All around me men and women, boys and girls, grandpas and grandmas were warming up before the 8 a.m. start. Some were discussing their latest forays into the world of marathons while others were tightening their shoelaces in anticipation.

I chatted for a moment with Hillsboro’s Walt Kleinsasser, who claimed oldest-runner honors at 79. Wow. I just hope I can still stand at that age, let alone run a 3.1-mile race.

I spotted Randy Wiens, a veteran marathoner from our fair city, and Marion’s Jim Christiansen, who said he was training for an upcoming 26.2-miler.

We received our last-minute instructions from the starter, and the crowd of 171 runners and walkers hit the trail. The course had been laid out over several city blocks from north of 17th Street down to just short of 2nd Street, a distance of about 11/2 miles. We were to loop around at that point and head back on the same path.

I immediately discovered my first mistake. I should have started closer to the front. It took about three or four seconds to reach the starting line. I was soon hemmed in as everyone jockeyed for position.

I was feeling claustrophobic, and, with my longer-than-average legs, I was afraid I might step on somebody if I didn’t get some space.

I left the concrete path and jogged out onto the grass beside the trail, passing several runners in the process. I knew from my training runs, I needed a good first-mile time in order to reach my goal of a sub-24-minute 5K.

I kept Randy in my sights, not because I had any hope or desire to beat him to the finish, but because he gave me a pace to follow. By the time we had reached the first mile, I was feeling pretty good. I had opened up a little space to operate in, and my time was under 7.5 minutes (I can hear the Yoder boys chuckling, but it was a good time for me).

I met Randy coming back from the turnaround about 20 yards ahead of me.

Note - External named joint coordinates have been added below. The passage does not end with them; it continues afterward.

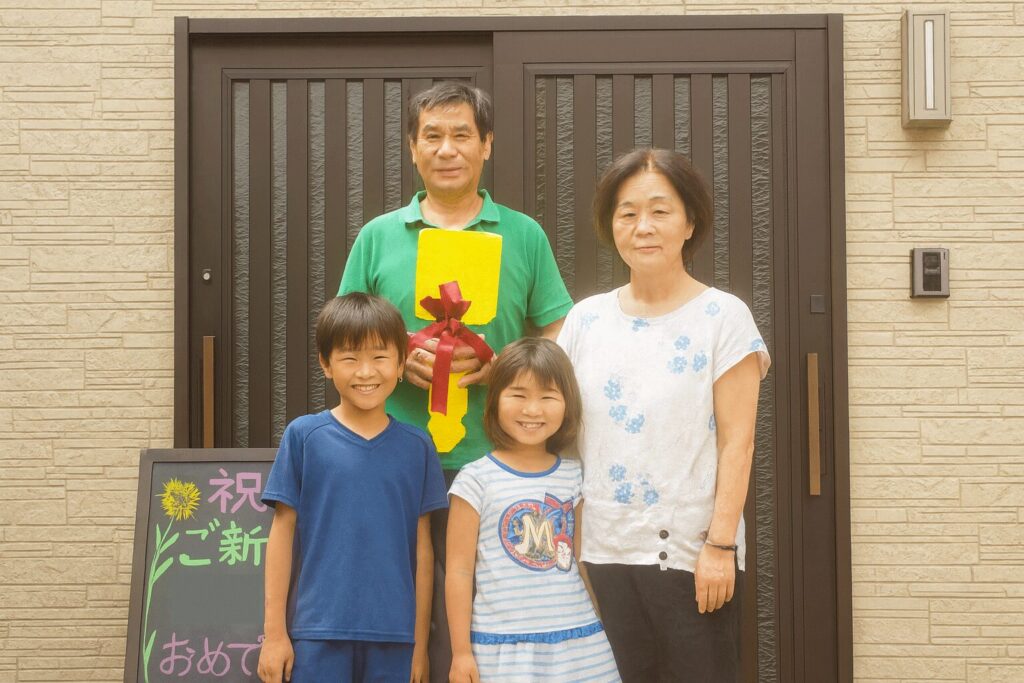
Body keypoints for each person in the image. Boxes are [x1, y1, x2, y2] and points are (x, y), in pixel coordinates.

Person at [338, 81, 573, 680]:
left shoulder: (523, 234)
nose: (447, 149)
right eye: (433, 136)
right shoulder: (378, 235)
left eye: (462, 135)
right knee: (397, 603)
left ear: (486, 144)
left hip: (497, 459)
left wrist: (505, 367)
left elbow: (559, 332)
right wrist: (397, 359)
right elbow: (345, 332)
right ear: (413, 148)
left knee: (489, 605)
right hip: (390, 452)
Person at [556, 148, 771, 682]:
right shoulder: (585, 320)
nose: (643, 227)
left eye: (660, 211)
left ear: (689, 222)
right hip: (600, 552)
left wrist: (720, 545)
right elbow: (560, 434)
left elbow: (738, 442)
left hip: (691, 556)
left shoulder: (723, 317)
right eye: (628, 213)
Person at [257, 293, 448, 683]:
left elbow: (422, 549)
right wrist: (275, 635)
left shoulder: (417, 446)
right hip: (316, 633)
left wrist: (419, 646)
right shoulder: (304, 437)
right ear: (326, 364)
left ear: (401, 364)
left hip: (396, 638)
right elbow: (282, 533)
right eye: (349, 358)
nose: (365, 372)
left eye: (379, 357)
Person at [445, 338, 620, 683]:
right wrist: (461, 652)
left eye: (548, 397)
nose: (532, 410)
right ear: (495, 399)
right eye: (519, 395)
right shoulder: (475, 479)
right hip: (501, 647)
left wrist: (602, 624)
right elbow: (459, 571)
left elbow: (581, 560)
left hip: (578, 641)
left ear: (567, 404)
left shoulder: (574, 475)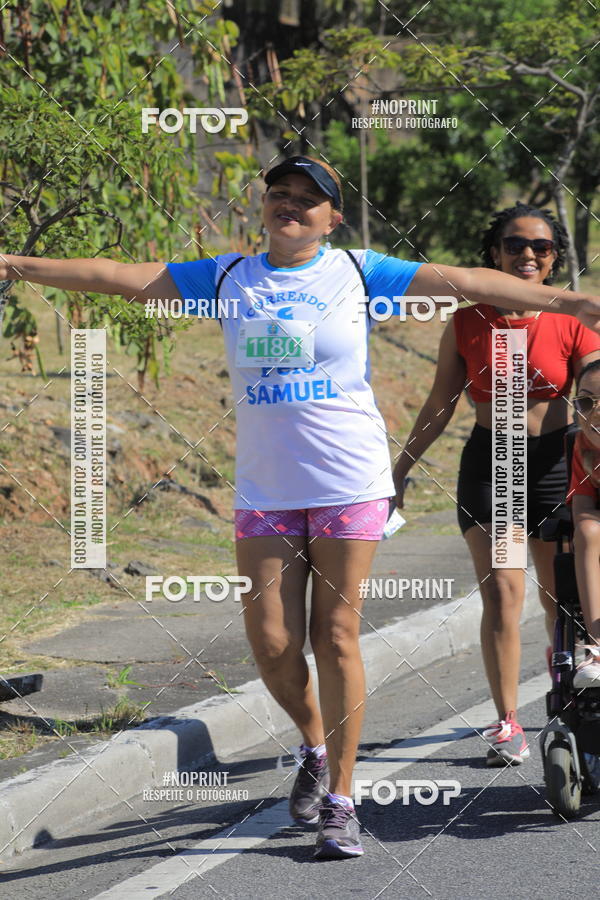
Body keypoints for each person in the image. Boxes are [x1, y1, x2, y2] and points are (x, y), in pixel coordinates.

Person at [4, 166, 600, 858]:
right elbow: (116, 276)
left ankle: (341, 800)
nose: (290, 205)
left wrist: (570, 302)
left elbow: (469, 281)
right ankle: (315, 747)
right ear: (265, 207)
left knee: (335, 634)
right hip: (267, 488)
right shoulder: (226, 278)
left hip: (349, 480)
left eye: (308, 199)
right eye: (280, 195)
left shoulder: (359, 272)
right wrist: (16, 264)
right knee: (272, 642)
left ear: (332, 218)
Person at [393, 203, 600, 767]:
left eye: (541, 247)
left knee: (564, 598)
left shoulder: (571, 320)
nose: (527, 255)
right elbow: (440, 405)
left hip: (560, 464)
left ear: (554, 258)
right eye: (515, 245)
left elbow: (596, 387)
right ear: (494, 254)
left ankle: (575, 703)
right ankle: (507, 721)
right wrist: (400, 468)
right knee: (503, 593)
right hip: (497, 468)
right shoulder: (467, 322)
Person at [567, 358, 600, 687]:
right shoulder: (583, 446)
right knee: (587, 531)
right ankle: (598, 647)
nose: (596, 412)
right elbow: (582, 510)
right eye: (587, 402)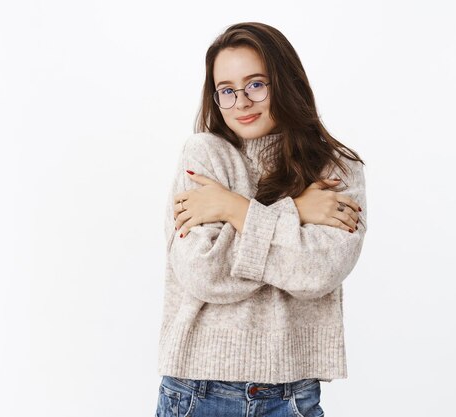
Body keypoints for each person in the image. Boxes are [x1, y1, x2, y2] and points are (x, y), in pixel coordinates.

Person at [155, 22, 367, 417]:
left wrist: (233, 209)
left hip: (293, 397)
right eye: (227, 91)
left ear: (285, 82)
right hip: (196, 392)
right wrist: (297, 213)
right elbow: (204, 272)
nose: (241, 102)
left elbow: (316, 273)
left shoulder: (338, 169)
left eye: (256, 84)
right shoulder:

We exchanged a “good job” hand slap. I was half-way home.

I knew my pace was decent because only one guy passed me after the first half-mile. Never mind that he was in his mid-50s. His sculpted calves showed that he probably put in more than my customary 12 miles a week, so I didn’t worry about him.

As I eclipsed the final mile marker, I even managed to pass the one guy between Randy and me. I’d guess he was about 30 years old. I was closing the gap a little, and I was feeling strong. I knew my target time was within reach. Just a few more city blocks lay ahead.

With only about a quarter mile to go, the 30-year-old dude returned the favor and cruised by me. He was looking really strong, so I didn’t attempt to stay with him. My legs were starting to feel a bit rubbery, though my lungs were still in good shape.

I saw Jim cross the finish line just ahead of Randy, and then I followed into the chute, and it was over. My first 5K was in the books. Time? Officially 23:11. Place? 27th. Not bad out of 171. Of course, only about one hundred of them actually ran, if even that many. The rest walked.

As my breathing and heart rate subsided, Walt glided across the finish looking remarkably spry. I was reminded of a quote attributed to the late George Burns. He said something like, “My goal is to live to be 100; not many people die past that age.”

Keep on truckin’, Walt.

I tell this tale not to glorify my achievement but to extol the virtues of a regular exercise program. I have never felt better in my life. Never. I don’t love to run. Heck, I don’t even really like it that much. It’s just that I can feel myself becoming stronger, and that kind of feeling is definitely addicting.

Running gets in the blood. I really miss it if I skip more than a day in between workouts. I’ve lost a few pounds, though weight loss wasn’t really a goal for me. I still eat more than I should once in a while, and I still feel guilty about it.

Last Saturday was a good example of that as my family and I chowed down at the MCC sale for lunch. I thought about how many miles it would take to burn off those pounds at about 175 calories per mile. I also knew that within a couple of days I would be hitting the road again in search of an ever faster 5K time.

Now, how long is it until the River Run in Wichita?